How to prove that,
for any $w$ $\in$ $W$ (Weyl group), $ \delta - w \delta $ is in positive part (non negative part) of the root lattice $\mathbb{Z}[\Delta]$ ? where
$\Delta$ is a simple system in the root system $\Phi$
$\delta$ is the half sum of all positive roots (Weyl vector).
Thanks in Advance.
On
The statement is actually true for any vector $v$ in the identity chamber $C$. If you take a reduced expression $w=s_{i_1}\dots s_{i_r}$ and consider $C$, $s_{i_1}C$, $s_{i_1}s_{i_2}C$, $\dots$, at each step, you move to a chamber that is across one more hyperplane from the identity chamber. This moves each point in the chamber by some negative multiple of the positive root perpendicular to that hyperplane. So $v-wv$ will be the sum of a bunch of positive multiples of positive roots.

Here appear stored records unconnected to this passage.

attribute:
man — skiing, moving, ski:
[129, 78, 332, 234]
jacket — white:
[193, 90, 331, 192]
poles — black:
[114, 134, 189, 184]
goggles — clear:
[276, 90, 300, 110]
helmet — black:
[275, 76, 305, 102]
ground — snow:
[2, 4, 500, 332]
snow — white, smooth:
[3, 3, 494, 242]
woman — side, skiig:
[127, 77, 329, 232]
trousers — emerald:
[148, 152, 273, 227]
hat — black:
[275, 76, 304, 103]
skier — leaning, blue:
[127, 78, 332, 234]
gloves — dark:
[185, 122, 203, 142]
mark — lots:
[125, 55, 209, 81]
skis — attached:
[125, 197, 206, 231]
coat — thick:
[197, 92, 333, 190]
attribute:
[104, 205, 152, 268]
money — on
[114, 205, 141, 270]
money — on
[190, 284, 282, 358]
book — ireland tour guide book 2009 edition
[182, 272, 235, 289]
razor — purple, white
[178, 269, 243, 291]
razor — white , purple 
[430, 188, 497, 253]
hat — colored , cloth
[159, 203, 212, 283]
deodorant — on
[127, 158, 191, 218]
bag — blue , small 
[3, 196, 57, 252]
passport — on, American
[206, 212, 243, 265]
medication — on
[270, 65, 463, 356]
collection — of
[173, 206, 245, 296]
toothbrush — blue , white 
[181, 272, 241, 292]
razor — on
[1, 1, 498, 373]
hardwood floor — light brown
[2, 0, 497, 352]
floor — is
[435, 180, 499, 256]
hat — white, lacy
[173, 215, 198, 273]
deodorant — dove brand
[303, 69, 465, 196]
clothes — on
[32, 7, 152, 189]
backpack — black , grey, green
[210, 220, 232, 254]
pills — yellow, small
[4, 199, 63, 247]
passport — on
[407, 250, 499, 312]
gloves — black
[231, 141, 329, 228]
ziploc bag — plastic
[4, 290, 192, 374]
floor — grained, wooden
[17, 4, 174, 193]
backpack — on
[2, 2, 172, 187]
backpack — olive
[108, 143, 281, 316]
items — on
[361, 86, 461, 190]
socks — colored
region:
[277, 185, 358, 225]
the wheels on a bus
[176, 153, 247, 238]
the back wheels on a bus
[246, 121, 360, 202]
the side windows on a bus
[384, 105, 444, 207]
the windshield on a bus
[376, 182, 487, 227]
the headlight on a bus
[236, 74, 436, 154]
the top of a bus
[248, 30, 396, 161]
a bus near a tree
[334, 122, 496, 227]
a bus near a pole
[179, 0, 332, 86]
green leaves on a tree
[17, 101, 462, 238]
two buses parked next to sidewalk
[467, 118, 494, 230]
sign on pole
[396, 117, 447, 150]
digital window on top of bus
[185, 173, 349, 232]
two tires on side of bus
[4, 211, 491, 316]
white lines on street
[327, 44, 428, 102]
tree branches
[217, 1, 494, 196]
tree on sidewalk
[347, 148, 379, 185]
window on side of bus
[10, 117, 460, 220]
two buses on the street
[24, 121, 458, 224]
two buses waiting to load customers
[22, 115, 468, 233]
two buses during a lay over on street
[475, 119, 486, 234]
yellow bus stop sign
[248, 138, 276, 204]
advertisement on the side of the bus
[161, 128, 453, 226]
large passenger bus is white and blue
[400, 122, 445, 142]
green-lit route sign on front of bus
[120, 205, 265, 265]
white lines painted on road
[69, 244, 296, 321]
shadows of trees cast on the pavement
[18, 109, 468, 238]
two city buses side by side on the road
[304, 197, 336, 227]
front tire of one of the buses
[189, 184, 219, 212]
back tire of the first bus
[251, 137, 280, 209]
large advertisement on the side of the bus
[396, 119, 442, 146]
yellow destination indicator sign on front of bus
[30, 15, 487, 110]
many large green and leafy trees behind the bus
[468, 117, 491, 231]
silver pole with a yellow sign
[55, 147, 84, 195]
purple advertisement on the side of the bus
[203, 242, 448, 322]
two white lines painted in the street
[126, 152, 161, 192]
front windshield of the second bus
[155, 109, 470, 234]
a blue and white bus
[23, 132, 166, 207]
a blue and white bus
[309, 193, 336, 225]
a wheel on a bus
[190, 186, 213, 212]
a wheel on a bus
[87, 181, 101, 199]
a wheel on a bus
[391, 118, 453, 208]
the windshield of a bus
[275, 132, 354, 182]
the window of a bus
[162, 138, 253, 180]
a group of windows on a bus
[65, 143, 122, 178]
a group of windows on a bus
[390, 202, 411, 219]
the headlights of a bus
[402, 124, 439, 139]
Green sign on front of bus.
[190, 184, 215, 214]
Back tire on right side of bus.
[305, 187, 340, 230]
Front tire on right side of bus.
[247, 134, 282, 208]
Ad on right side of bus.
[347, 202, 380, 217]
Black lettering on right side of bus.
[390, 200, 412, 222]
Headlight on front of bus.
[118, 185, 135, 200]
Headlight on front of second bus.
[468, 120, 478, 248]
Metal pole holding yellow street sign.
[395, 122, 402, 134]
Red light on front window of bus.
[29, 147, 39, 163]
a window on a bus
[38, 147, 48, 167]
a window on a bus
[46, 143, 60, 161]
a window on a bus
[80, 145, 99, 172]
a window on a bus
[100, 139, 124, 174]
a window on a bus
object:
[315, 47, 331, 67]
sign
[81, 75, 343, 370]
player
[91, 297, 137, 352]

(It's easy to see that $\delta$ lies in the identity chamber using the fact that Jim mentioned: since $s_i$ permutes the positive roots except $\alpha_i$ and sends it to its negative, $s_i\delta=\delta-\alpha_i$, so $\langle\delta,\alpha_i\rangle >0$.)
Prove that $$w\delta = \frac12\sum_{r \in \Phi^+}c_rr$$ where $c_r \in \{\pm 1\}$ for all $r$. You'll do this by induction on the length of $w$, so you just need to show that multiplying by a simple root will preserve the set of elements in that form (and you should know that a simple reflection sends one root to it's negative and permutes the remaining positive roots).
One you've done that, the difference $\delta - w\delta$ is just a sum of some subset of the positive roots, because the coefficients are either $\frac12 - \frac12 = 0$ or $\frac12 - (-\frac12) = 1$.